TEMPO.CO, Jakarta - Bank Indonesia (BI) akan mengumumkan hasil Rapat Dewan Gubernur (RDG) bulanan hari ini, Kamis, 20 Oktober 2016. Pada rapat Oktober ini, BI diperkirakan belum akan memanfaatkan ruang pelonggaran kebijakan moneternya atau memilih menahan bunga acuan 7 Days Repo Rate tetap 5 persen.
Salah satu penyebabnya adalah belum adanya konfirmasi dari rencana pengurangan subsidi listrik yang akan tertuang dalam Rancangan Anggaran Pendapatan dan Belanja Negara (RAPBN) 2017. Saat ini RAPBN 2017 masih dibahas antara pemerintah dan DPR, dan baru akan diputuskan akhir Oktober.
"Ini penting karena kepastian pengurangan subsidi listrik akan mempengaruhi outlook inflasi tahun depan dan kebijakan suku bunga BI," ujar ekonom Josua Pardede saat dihubungi, Kamis, 20 Oktober 2016.
Josua mengatakan BI juga tampaknya akan mencermati data ekonomi domestik, yaitu produk domestik bruto (PDB) pada kuartal tiga 2016, serta arah kebijakan suku bunga acuan bank sentral Amerika Serikat (Fed Funds Rate) yang dapat mempengaruhi nilai tukar rupiah.
Adapun terkait dengan lambatnya pertumbuhan kredit tahunan, menurut Josua, hal itu dipengaruhi kondisi ekonomi yang belum sepenuhnya pulih. "Siklus bisnis belum recovery kalau melihat dari perkembangan sektor riil Indonesia," katanya.
Kondisi ini, kata Josua, juga dipengaruhi penurunan kinerja ekspor sehingga valuta asing (valas) cenderung terkontraksi. Dia menuturkan transmisi pelonggaran kebijakan moneter saat ini belum cukup optimal untuk mendorong sisi permintaan perekonomian. Dengan demikian, kegiatan dunia usaha masih lesu, begitu juga kualitas kredit yang cenderung menurun.

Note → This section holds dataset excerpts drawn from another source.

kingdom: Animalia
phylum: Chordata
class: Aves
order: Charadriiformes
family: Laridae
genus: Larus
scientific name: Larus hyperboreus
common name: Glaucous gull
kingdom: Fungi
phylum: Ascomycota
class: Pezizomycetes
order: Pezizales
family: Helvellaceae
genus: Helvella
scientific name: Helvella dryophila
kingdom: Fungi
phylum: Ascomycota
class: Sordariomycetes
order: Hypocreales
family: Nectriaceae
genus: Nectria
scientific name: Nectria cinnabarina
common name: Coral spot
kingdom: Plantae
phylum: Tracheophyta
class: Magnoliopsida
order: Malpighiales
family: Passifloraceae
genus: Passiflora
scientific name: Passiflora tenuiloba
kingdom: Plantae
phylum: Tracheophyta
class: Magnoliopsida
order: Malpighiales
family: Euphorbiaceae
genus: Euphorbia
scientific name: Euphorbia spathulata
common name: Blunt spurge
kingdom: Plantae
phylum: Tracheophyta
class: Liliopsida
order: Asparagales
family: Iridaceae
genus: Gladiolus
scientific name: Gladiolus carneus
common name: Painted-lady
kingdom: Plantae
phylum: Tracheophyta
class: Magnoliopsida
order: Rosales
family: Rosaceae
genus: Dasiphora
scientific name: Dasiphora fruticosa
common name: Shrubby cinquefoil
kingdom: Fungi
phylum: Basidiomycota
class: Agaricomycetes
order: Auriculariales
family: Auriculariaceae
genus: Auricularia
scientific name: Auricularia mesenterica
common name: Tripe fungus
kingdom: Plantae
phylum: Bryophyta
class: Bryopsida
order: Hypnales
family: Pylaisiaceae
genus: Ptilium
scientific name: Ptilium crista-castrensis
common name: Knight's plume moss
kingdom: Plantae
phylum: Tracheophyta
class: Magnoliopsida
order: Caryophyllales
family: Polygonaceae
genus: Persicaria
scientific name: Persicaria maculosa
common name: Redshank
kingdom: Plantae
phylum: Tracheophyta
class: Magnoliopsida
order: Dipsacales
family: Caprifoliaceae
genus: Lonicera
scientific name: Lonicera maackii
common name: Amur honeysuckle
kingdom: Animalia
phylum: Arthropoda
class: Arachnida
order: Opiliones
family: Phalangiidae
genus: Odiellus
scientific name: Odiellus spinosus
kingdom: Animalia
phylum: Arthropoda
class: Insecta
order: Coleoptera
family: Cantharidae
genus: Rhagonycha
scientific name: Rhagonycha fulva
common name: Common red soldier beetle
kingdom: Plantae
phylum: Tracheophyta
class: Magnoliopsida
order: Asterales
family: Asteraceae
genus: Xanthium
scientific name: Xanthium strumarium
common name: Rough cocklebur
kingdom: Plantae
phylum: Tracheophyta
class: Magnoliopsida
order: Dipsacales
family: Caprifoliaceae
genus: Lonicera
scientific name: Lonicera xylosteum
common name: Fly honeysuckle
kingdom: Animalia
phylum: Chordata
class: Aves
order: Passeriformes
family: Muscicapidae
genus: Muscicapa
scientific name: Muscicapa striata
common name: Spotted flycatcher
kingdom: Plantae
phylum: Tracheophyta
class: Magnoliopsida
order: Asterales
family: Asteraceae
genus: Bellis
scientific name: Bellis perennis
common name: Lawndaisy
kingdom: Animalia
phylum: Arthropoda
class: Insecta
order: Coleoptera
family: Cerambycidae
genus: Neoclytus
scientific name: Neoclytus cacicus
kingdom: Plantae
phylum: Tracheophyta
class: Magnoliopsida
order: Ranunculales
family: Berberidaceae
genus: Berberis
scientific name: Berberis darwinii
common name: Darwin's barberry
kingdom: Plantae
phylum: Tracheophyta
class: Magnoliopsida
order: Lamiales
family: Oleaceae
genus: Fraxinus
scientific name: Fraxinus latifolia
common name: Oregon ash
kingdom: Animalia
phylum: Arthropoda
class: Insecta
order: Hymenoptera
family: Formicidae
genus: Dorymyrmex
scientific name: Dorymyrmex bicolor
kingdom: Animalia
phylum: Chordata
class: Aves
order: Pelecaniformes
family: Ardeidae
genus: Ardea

Josua mengatakan pelonggaran kebijakan moneter perlu dikombinasikan dengan kebijakan lain yang akan mendorong kembali pemulihan sisi perekonomian. Ia mencontohkan, pelonggaran kebijakan moneter, seperti penurunan suku bunga dan giro wajib minimum (GWM), seharusnya dapat dioptimalkan untuk mendorong pertumbuhan kredit.
"Namun nyatanya penempatan perbankan melalui instrumen operasi pasar BI yang justru meningkat," ujarnya. Sebab, menurut Josua, perbankan juga mempertimbangkan risiko kredit yang tinggi. "Sehingga mereka cenderung lebih prudent dalam penyaluran kredit, di samping permintaan kredit juga menurun."